Parsl / parsl

Parsl - a Python parallel scripting library
http://parsl-project.org
Apache License 2.0
508 stars 195 forks source link

radical pilot sequential task throughput is very slow #2982

Closed benclifford closed 11 months ago

benclifford commented 1 year ago

Describe the bug In the pytest test suite, the test suite takes around 10 minutes to execute.

This is in comparison to around 11 seconds with the high throughput executor and 3 seconds with the local thread executor.

I haven't dug into the codebase but this is likely due to delays in task-end-to-next-task-starting that comes from some polling loop - that was the problem in htex and is a problem in the Work Queue executor (see #2801)

This is annoying in CI, but also could be a performance problem for end users running workflows which have a lot of "task-end-causes-next-task-to-launch" behaviour: for example, workflows with deep dependencies and short tasks; and workflows where the user has implemented their own steering mechanism (eg @WardLT 's work)

To Reproduce see CI

Expected behavior This should be "fast"

Environment CI

cc @AymenFJA @andre-merzky

AymenFJA commented 1 year ago

@benclifford thanks for raising this. Based on your explanation I used the same approach you used to debug in WQ here in RP.
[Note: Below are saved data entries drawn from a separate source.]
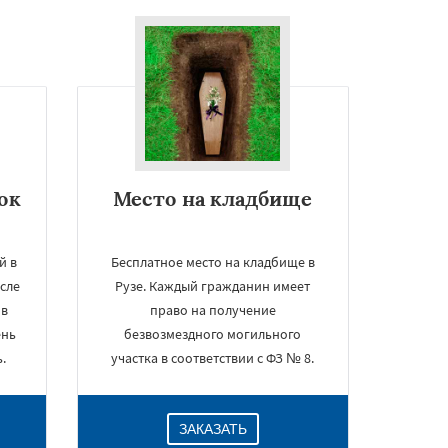
ок
Место на кладбище
й в
Бесплатное место на кладбище в
сле
Рузе. Каждый гражданин имеет
 в
право на получение
ень
безвозмездного могильного
.
участка в соответствии с ФЗ № 8.
ЗАКАЗАТЬ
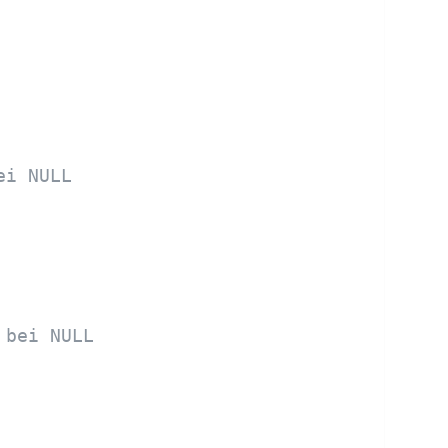
ei NULL
 bei NULL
I quote from the WQ ticket:

submit two tasks, one which depends on the other. observe a 1 second delay between task 1 completing on the worker and task 2 starting on the worker.

These are the numbers that I got when I submitted 2 tasks (Python functions) where task2 depends on task1 and i measure from the time task 1 was completed - the time task2 was launched from 2 endpoints:

  1. The runtime system workers side (RP)
  2. The RPEX executor.

This is my reproducer:

# Map function that returns double the input integer
@python_app
def app_double(x, parsl_resource_specification={}):
    return x * 2

@python_app
def app_sum(inputs):
    x = sum(inputs)
    return x

t1 = app_double(5, parsl_resource_specification={'ranks':1})
t2 = app_sum([t1.result()])

print(t2.result())
  1. The runtime system workers side (RP) Task1 completed and got the results:
    1701275858.578 : master.000000.worker.0000 : 14556 : 139647799764736 : DEBUG    : got   result: [{'type': 'task', 'tmgr': 'tmgr.0000', 'uid': 'task.000000'

Task2 is was launched on the worker:

1701275858.699 : master.000000.worker.0000 : 14570 : 140609763399424 : DEBUG    : applied: task.000001: 14665: dict_keys([14665])

Time difference:

1701275858.699 - 1701275858.578 = ~0.1209s
  1. The executor side (timestamps are reported by Parsl logger): Task1 completed and got the results:
    1701275858.608324 2023-11-29 11:37:38 MainProcess-11909 Thread-22-140435271960320 parsl.dataflow.dflow:552 _complete_task INFO: Task 0 completed (launched -> exec_done)

Task2 was launched on the worker:

1701275858.617444 2023-11-29 11:37:38 MainProcess-11909 MainThread-140437814228800 parsl.dataflow.dflow:728 launch_task INFO: Parsl task 1 try 0 launched on executor RPEX

Time difference:

1701275858.617444 - 1701275858.608324 = ~0.00911s

If my analysis is correct I do not think that this is the issue and we need to dig deeper.

AymenFJA commented 12 months ago

@benclifford this PR #2988 improves the performance in general and should address the issue of this ticket.